- Your instructions: Reproduce the text of every entry below word for word, leaving out the pictures.

- - -

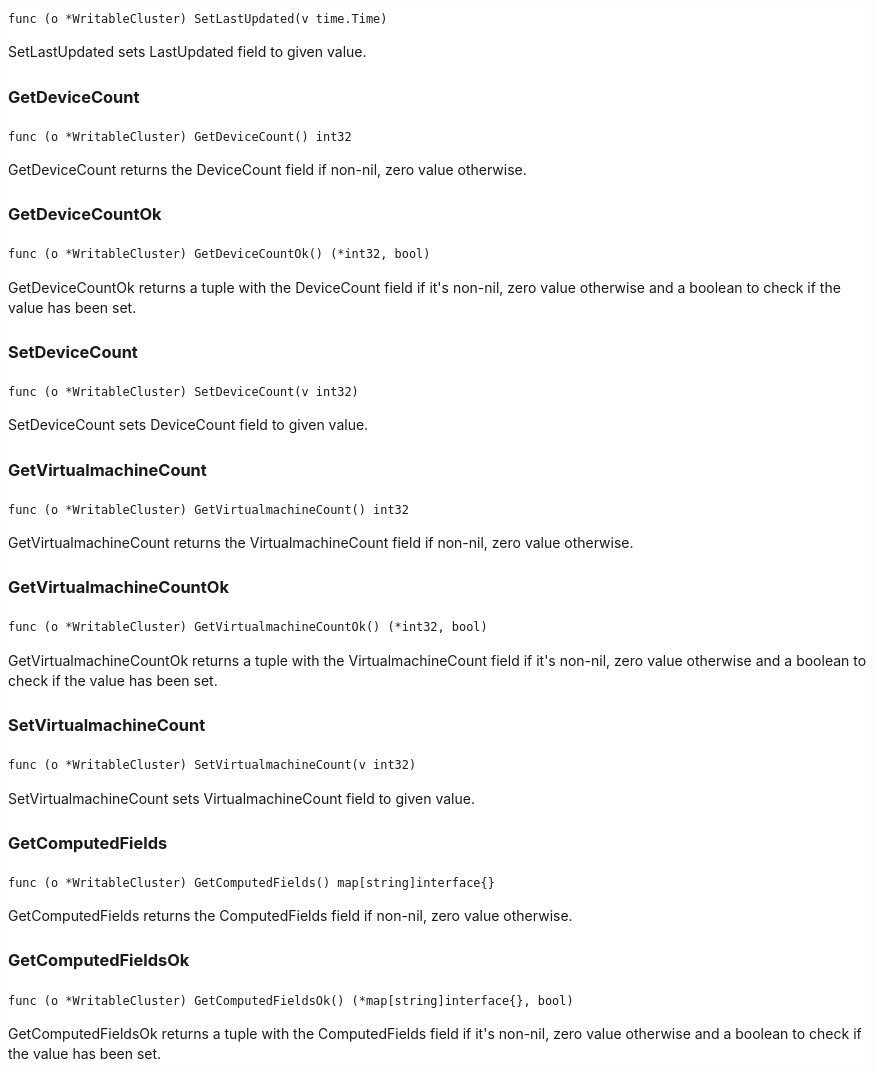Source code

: `func (o *WritableCluster) SetLastUpdated(v time.Time)`

SetLastUpdated sets LastUpdated field to given value.


### GetDeviceCount

`func (o *WritableCluster) GetDeviceCount() int32`

GetDeviceCount returns the DeviceCount field if non-nil, zero value otherwise.

### GetDeviceCountOk

`func (o *WritableCluster) GetDeviceCountOk() (*int32, bool)`

GetDeviceCountOk returns a tuple with the DeviceCount field if it's non-nil, zero value otherwise
and a boolean to check if the value has been set.

### SetDeviceCount

`func (o *WritableCluster) SetDeviceCount(v int32)`

SetDeviceCount sets DeviceCount field to given value.


### GetVirtualmachineCount

`func (o *WritableCluster) GetVirtualmachineCount() int32`

GetVirtualmachineCount returns the VirtualmachineCount field if non-nil, zero value otherwise.

### GetVirtualmachineCountOk

`func (o *WritableCluster) GetVirtualmachineCountOk() (*int32, bool)`

GetVirtualmachineCountOk returns a tuple with the VirtualmachineCount field if it's non-nil, zero value otherwise
and a boolean to check if the value has been set.

### SetVirtualmachineCount

`func (o *WritableCluster) SetVirtualmachineCount(v int32)`

SetVirtualmachineCount sets VirtualmachineCount field to given value.


### GetComputedFields

`func (o *WritableCluster) GetComputedFields() map[string]interface{}`

GetComputedFields returns the ComputedFields field if non-nil, zero value otherwise.

### GetComputedFieldsOk

`func (o *WritableCluster) GetComputedFieldsOk() (*map[string]interface{}, bool)`

GetComputedFieldsOk returns a tuple with the ComputedFields field if it's non-nil, zero value otherwise
and a boolean to check if the value has been set.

- - -

- Result for this exercise:
Source code

: `func (o *WritableCluster) SetLastUpdated(v time.Time)`

SetLastUpdated sets LastUpdated field to given value.


### GetDeviceCount

`func (o *WritableCluster) GetDeviceCount() int32`

GetDeviceCount returns the DeviceCount field if non-nil, zero value otherwise.

### GetDeviceCountOk

`func (o *WritableCluster) GetDeviceCountOk() (*int32, bool)`

GetDeviceCountOk returns a tuple with the DeviceCount field if it's non-nil, zero value otherwise
and a boolean to check if the value has been set.

### SetDeviceCount

`func (o *WritableCluster) SetDeviceCount(v int32)`

SetDeviceCount sets DeviceCount field to given value.


### GetVirtualmachineCount

`func (o *WritableCluster) GetVirtualmachineCount() int32`

GetVirtualmachineCount returns the VirtualmachineCount field if non-nil, zero value otherwise.

### GetVirtualmachineCountOk

`func (o *WritableCluster) GetVirtualmachineCountOk() (*int32, bool)`

GetVirtualmachineCountOk returns a tuple with the VirtualmachineCount field if it's non-nil, zero value otherwise
and a boolean to check if the value has been set.

### SetVirtualmachineCount

`func (o *WritableCluster) SetVirtualmachineCount(v int32)`

SetVirtualmachineCount sets VirtualmachineCount field to given value.


### GetComputedFields

`func (o *WritableCluster) GetComputedFields() map[string]interface{}`

GetComputedFields returns the ComputedFields field if non-nil, zero value otherwise.

### GetComputedFieldsOk

`func (o *WritableCluster) GetComputedFieldsOk() (*map[string]interface{}, bool)`

GetComputedFieldsOk returns a tuple with the ComputedFields field if it's non-nil, zero value otherwise
and a boolean to check if the value has been set.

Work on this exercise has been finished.